Shore anglers are catching trout on Powerbait, Gulp Eggs, or worms close to the bottom. Chartreuse and fluorescent yellow have been good choices recently for Powerbait. Fly anglers are fishing Pumpkinheads, Wooly Buggers, Leeches and Micro Leech patterns on full sink fly lines. Trollers are catching trout with Gang Trolls and Wedding Bands. 2" Tomic Plugs have also been working well for trout.
BASS - During the day soft plastics rigged Carolina style and crank baits work well. Soft plastics rigged Carolina style are also a good choice when fishing drop-offs and docks. The most productive colours in 4" Yum baits are Smoke or Pumpkinseed. Langford, Shawnigan, Prospect and Elk and Beaver lakes are the best local bass lakes. St. Marys Lake on Salt Spring Island is also has great bass fishing.
Island Outfitters, 3319 Douglas St.,
Victoria, ph: 475-4969
SOOKE FISHING REPORT
Winter spring fishing has been pretty good lately. The majority of the fish have been caught between the Sooke Bluffs and Otter Point. The best fishing depths have been between 120 to 150 ft. working the bottom.

__DATA FOR REVIEW__
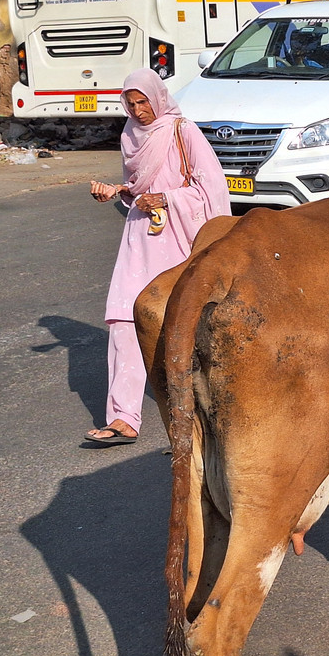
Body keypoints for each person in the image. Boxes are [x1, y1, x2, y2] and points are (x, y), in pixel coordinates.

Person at [84, 69, 231, 444]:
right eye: (131, 104)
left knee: (187, 321)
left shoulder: (183, 131)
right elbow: (137, 188)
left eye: (143, 102)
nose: (138, 110)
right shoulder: (129, 135)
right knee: (123, 318)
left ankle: (201, 423)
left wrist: (166, 198)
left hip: (180, 236)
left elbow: (212, 187)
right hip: (141, 234)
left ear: (158, 98)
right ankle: (123, 418)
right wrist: (118, 191)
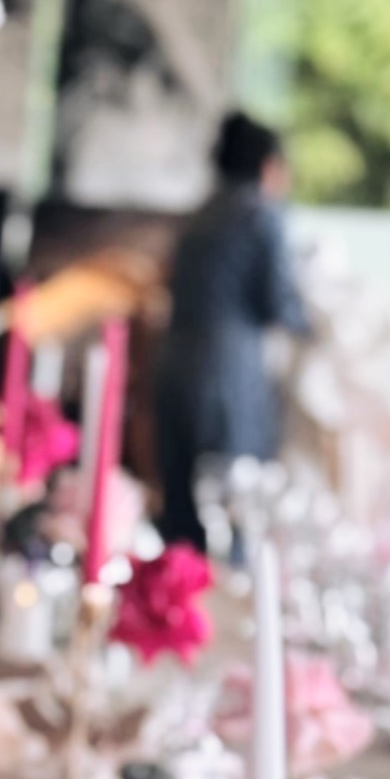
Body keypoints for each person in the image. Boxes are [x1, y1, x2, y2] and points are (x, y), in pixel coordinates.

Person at [153, 110, 308, 550]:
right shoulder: (261, 215)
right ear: (269, 166)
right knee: (234, 511)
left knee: (182, 511)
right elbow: (278, 302)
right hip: (225, 377)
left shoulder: (197, 216)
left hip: (173, 367)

__ACTIVITY A__
Rewrite the fishing report from "BASS - During" up to and including "great bass fishing.", renaming "Carolina style" to "Texas style" throughout.
__ACTIVITY B__
In the fishing report, what depths have been best for winter spring fishing off Sooke?
The records come from a separate source, not from the fishing report.

__WORKED SOLUTION A__
BASS - During the day soft plastics rigged Texas style and crank baits work well. Soft plastics rigged Texas style are also a good choice when fishing drop-offs and docks. The most productive colours in 4" Yum baits are Smoke or Pumpkinseed. Langford, Shawnigan, Prospect and Elk and Beaver lakes are the best local bass lakes. St. Marys Lake on Salt Spring Island is also has great bass fishing.

__WORKED SOLUTION B__
Between 120 and 150 ft., working the bottom.